In October 2005, I met with the Director of the United Nations Office for Outer Space Affairs in Vienna to discuss development of appropriate protocols and eventual establishment of a UN Space Heritage Treaty or the equivalent. The initial formal proposal will need to come from a member nation. In July 2007 at the Australia ICOMOS conference on ‘Extreme Heritage’, Alice Gorman and I succeeded in enlisting the support of Australia ICOMOS (the national body of the International Council on Monuments and Sites) for taking forward to the full international body the case for space heritage. ICOMOS are the organisation that normally nominates World Heritage listings on behalf of member nations. Beth O’Leary was a keynote speaker at that conference. Alice, Beth and I continue to liaise with various agencies and associations, and in 2013 we will present a new report on progress at WAC7 in Jordan. In 2011 I became co-ordinator of Australia ICOMOS’s Working Party on the Heritage of Space Exploration.
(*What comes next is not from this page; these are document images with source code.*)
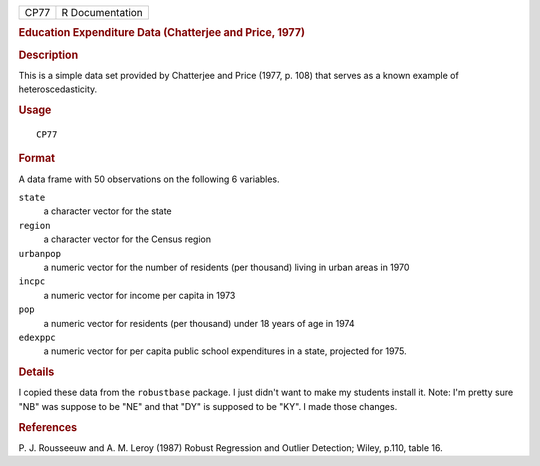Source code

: .. container::

   .. container::

      ==== ===============
      CP77 R Documentation
      ==== ===============

      .. rubric:: Education Expenditure Data (Chatterjee and Price,
         1977)
         :name: education-expenditure-data-chatterjee-and-price-1977

      .. rubric:: Description
         :name: description

      This is a simple data set provided by Chatterjee and Price (1977,
      p. 108) that serves as a known example of heteroscedasticity.

      .. rubric:: Usage
         :name: usage

      ::

         CP77

      .. rubric:: Format
         :name: format

      A data frame with 50 observations on the following 6 variables.

      ``state``
         a character vector for the state

      ``region``
         a character vector for the Census region

      ``urbanpop``
         a numeric vector for the number of residents (per thousand)
         living in urban areas in 1970

      ``incpc``
         a numeric vector for income per capita in 1973

      ``pop``
         a numeric vector for residents (per thousand) under 18 years of
         age in 1974

      ``edexppc``
         a numeric vector for per capita public school expenditures in a
         state, projected for 1975.

      .. rubric:: Details
         :name: details

      I copied these data from the ``robustbase`` package. I just didn't
      want to make my students install it. Note: I'm pretty sure "NB"
      was suppose to be "NE" and that "DY" is supposed to be "KY". I
      made those changes.

      .. rubric:: References
         :name: references

      P. J. Rousseeuw and A. M. Leroy (1987) Robust Regression and
      Outlier Detection; Wiley, p.110, table 16.

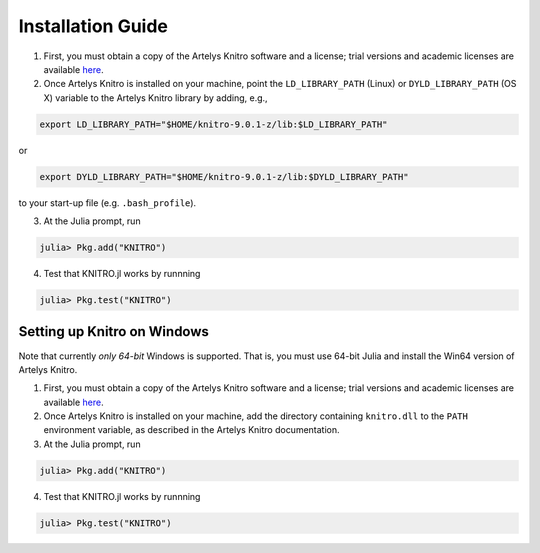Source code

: ------------------
Installation Guide
------------------
1. First, you must obtain a copy of the Artelys Knitro software and a license; trial versions and academic licenses are available `here`_.

2. Once Artelys Knitro is installed on your machine, point the ``LD_LIBRARY_PATH`` (Linux) or ``DYLD_LIBRARY_PATH`` (OS X) variable to the Artelys Knitro library by adding, e.g.,

.. code-block:: bash

    export LD_LIBRARY_PATH="$HOME/knitro-9.0.1-z/lib:$LD_LIBRARY_PATH"

or

.. code-block:: bash

    export DYLD_LIBRARY_PATH="$HOME/knitro-9.0.1-z/lib:$DYLD_LIBRARY_PATH"

to your start-up file (e.g. ``.bash_profile``).

3. At the Julia prompt, run 

.. code-block:: julia

    julia> Pkg.add("KNITRO")

4. Test that KNITRO.jl works by runnning

.. code-block:: julia
    
    julia> Pkg.test("KNITRO")

Setting up Knitro on Windows
^^^^^^^^^^^^^^^^^^^^^^^^^^^^
Note that currently *only 64-bit* Windows is supported. That is, you must use 64-bit Julia and install the Win64 version of Artelys Knitro.

1. First, you must obtain a copy of the Artelys Knitro software and a license; trial versions and academic licenses are available `here`_.

2. Once Artelys Knitro is installed on your machine, add the directory containing ``knitro.dll`` to the ``PATH`` environment variable, as described in the Artelys Knitro documentation. 

3. At the Julia prompt, run

.. code-block:: julia

    julia> Pkg.add("KNITRO")

4. Test that KNITRO.jl works by runnning

.. code-block:: julia
    
    julia> Pkg.test("KNITRO")


.. _here: https://www.artelys.com/en/optimization-tools/knitro#downloads-tab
Although Australia is a comparatively small nation in terms of population and the interrupted history of Australian spacefaring activities, we did successfully launched our own satellite in 1967, WRESAT 1, which made Australia the fourth country to launch its own satellite from its own territory, after the Soviet Union, the United States and France. As a nation with comparatively strong representation in astronomy and archaeology, I hope that we will be able to make a satisfactory and successful proposal to the UN.